▸ Passage to read
=== Begin Enclosure ===

Ongoing concern among regulators, law enforcement, and Congress over abusive and fraudulent sales and financing practices in both the primary and secondary residential mortgage markets prompted the Financial Crimes Enforcement Network (FinCEN) to finalize a rulemaking process concerning regulation of non-bank residential mortgage lenders and originators (RMLOs) that started in 2003.

The Advance Notice of Proposed Rulemaking (ANPRM) issued by FinCEN in 2009 and the Notice of Proposed Rulemaking issued in 2010 were follow-ups to the 2003 APNR and resulted in the Final Rule being issued in 2012.  The Final Rule requires RMLOs – mostly non-bank mortgage lenders – to establish an Anti-Money Laundering (AML) program and to file Suspicious Activity Reports (SARs) as required by the Bank Secrecy Act (BSA).

Prior to the Final Rule, RMLOs were exempt from AML and SAR reporting requirements. FinCEN determined that it should close that “regulatory gap” to prevent it from being exploited, particularly in the area of mortgage fraud. “Historically, the focus of the BSA has been on the movement of cash, reporting on large deposits of cash, and ongoing monitoring of account activity — all things traditionally associated with depository institutions or other industries where currency was part of the transaction,” explains Howard Eisenhardt, counsel in BuckleySandler’s Washington, DC office.

=== End Enclosure ===

▸ Questions on the material
1. Summarize the passage on FinCEN's rule for mortgage lenders in two sentences.
2. Using the passage on FinCEN's rule for mortgage lenders, decide whether each statement agrees with it: (a) FinCEN issued its Notice of Proposed Rulemaking in 2010. (b) Before the Final Rule, RMLOs already had to file Suspicious Activity Reports. (c) Howard Eisenhardt works in BuckleySandler's New York office. Answer yes or no for each, quoting the deciding words of the passage.
3. Reproduce the portion of the passage on FinCEN's rule for mortgage lenders starting with "The Advance Notice" and going on through "Secrecy Act (BSA).".

▸ Extracted information
=== Begin Enclosure ===

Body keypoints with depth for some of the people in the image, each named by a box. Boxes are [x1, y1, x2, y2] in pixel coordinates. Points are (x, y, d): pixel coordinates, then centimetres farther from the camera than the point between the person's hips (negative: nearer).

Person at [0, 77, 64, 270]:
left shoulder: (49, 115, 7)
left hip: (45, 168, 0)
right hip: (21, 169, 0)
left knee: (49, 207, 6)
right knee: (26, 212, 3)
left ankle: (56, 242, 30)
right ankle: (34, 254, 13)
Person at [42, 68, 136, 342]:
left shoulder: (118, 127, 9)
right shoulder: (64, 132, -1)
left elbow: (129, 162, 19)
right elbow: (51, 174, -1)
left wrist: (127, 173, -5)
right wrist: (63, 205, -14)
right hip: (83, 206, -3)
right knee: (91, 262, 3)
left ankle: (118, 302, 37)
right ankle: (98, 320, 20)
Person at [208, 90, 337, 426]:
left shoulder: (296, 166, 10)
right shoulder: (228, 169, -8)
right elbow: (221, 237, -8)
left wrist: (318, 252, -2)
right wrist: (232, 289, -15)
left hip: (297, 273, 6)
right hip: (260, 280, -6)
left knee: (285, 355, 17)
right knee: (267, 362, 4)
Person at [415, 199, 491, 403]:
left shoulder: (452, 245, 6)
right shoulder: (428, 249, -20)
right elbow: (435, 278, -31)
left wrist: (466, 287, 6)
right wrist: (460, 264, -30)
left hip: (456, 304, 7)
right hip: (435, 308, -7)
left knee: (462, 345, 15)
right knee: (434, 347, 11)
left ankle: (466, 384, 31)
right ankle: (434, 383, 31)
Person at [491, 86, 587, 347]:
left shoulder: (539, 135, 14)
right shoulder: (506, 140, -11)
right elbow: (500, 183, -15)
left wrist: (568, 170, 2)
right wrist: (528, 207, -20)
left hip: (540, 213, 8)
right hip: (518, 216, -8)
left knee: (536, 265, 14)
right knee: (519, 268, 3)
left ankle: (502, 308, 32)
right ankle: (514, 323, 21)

=== End Enclosure ===

▸ List of solutions
1. Concern over abusive and fraudulent mortgage sales and financing practices led FinCEN to finalize a rulemaking, begun in 2003, on non-bank residential mortgage lenders and originators (RMLOs). The 2012 Final Rule requires RMLOs to establish an Anti-Money Laundering program and file Suspicious Activity Reports under the Bank Secrecy Act, closing a regulatory gap that had exempted them and that could be exploited, particularly in mortgage fraud.

2.
(a) Yes: "the Notice of Proposed Rulemaking issued in 2010"
(b) No: "Prior to the Final Rule, RMLOs were exempt from AML and SAR reporting requirements."
(c) No: "counsel in BuckleySandler’s Washington, DC office"

3.
The Advance Notice of Proposed Rulemaking (ANPRM) issued by FinCEN in 2009 and the Notice of Proposed Rulemaking issued in 2010 were follow-ups to the 2003 APNR and resulted in the Final Rule being issued in 2012.  The Final Rule requires RMLOs – mostly non-bank mortgage lenders – to establish an Anti-Money Laundering (AML) program and to file Suspicious Activity Reports (SARs) as required by the Bank Secrecy Act (BSA).